The first time I heard about fibroids was in 2015. I was 35 years old and in love with my boyfriend.
Sitting at my annual OB-GYN appointment, I said I had zero symptoms after my doctor confirmed I had fibroids. I didn’t even know I had any at the time.
Three years passed, I got married, and motherhood became a priority. I was given a saline sonogram — an in-office procedure that spots fibroids or cysts in the uterus to confirm where they are.
Mine were determined to be outside my uterus and therefore not dangerous. I got the green light to conceive and was told that, eventually, I may want to consider surgery. Several months later, I was pregnant.
Fibroids became a problem in my pregnancy
For a while, life was blissful. My pessimistic brain was shocked at the ease of it all — until a few months in, when the fibroids quietly residing inside me stopped being passive. They debuted one night, delivering a pain unlike anything I’d known. A trip to the emergency room taught me it was degeneration: when a fibroid grows so big it cuts off its own blood supply.
In pregnancy, fibroids shrink, remain unchanged, or increase in number. Mine had grown in size and quantity. I was sent to the high-risk doctor and assured it would be OK. It wasn’t.
My pregnancy got more stressful. The fibroids were growing more problematic. Next, they sabotaged the necessary genetic testing. The fibroids were so big they were indistinguishable from the baby, rendering all data inconclusive.
At my 17-week anatomy scan, things got worse. An amniocentesis was recommended, so I had one. Forty-eight hours after that, I miscarried and had to deliver my baby.
Four painful months later, seeking answers and after six varied consults, I had a robotic myomectomy, a minimally invasive surgery, and over a dozen fibroids were removed. I’ve since been free of them.

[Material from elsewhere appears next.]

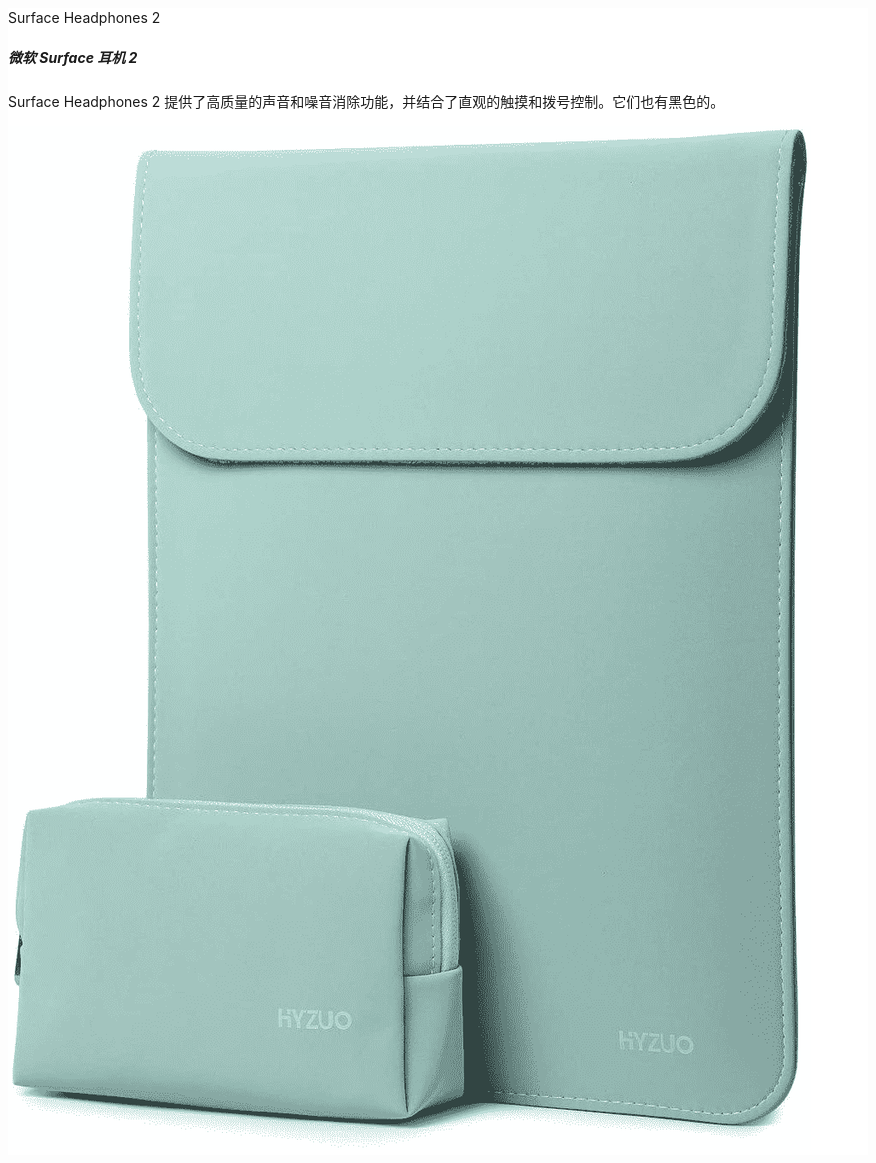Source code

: Surface Headphones 2

##### 微软 Surface 耳机 2

Surface Headphones 2 提供了高质量的声音和噪音消除功能，并结合了直观的触摸和拨号控制。它们也有黑色的。

 <picture>![Want to protect your laptop and store your accessories separately? This case offers basic protection for the Acer Swift 3, but it also includes a nice pouch for the charger and anything else you want to carry with you. It also comes in a ton of colors to choose from.](img/b373284d6b25cc0606beeebf0d2c69ef.png)</picture>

I wish more people knew about their fibroids
While my story ended tragically, most pregnancies involving fibroids don’t result in loss. I do wonder whether I would have decided to go through with the pregnancy if I had more information handy on how they could affect the development of my baby. Maybe not, but the knowledge and opportunity to make these choices are vital pieces of the puzzle missing from fibroid care, reflective of a system that approaches them passively.
An estimated 26 million women in the US between the ages of 15 and 50 have uterine fibroids. Black women are two to three times as likely to have more than one compared to the rest of the population. More than half of everyone with fibroids will experience symptoms such as pain, severe periods, fatigue, and infertility.
According to the Mayo Clinic, women delay seeking treatment for an average of 3.6 years. I share my story so that anyone silently suffering, or diagnosed but told to wait and see, can feel better about speaking up early.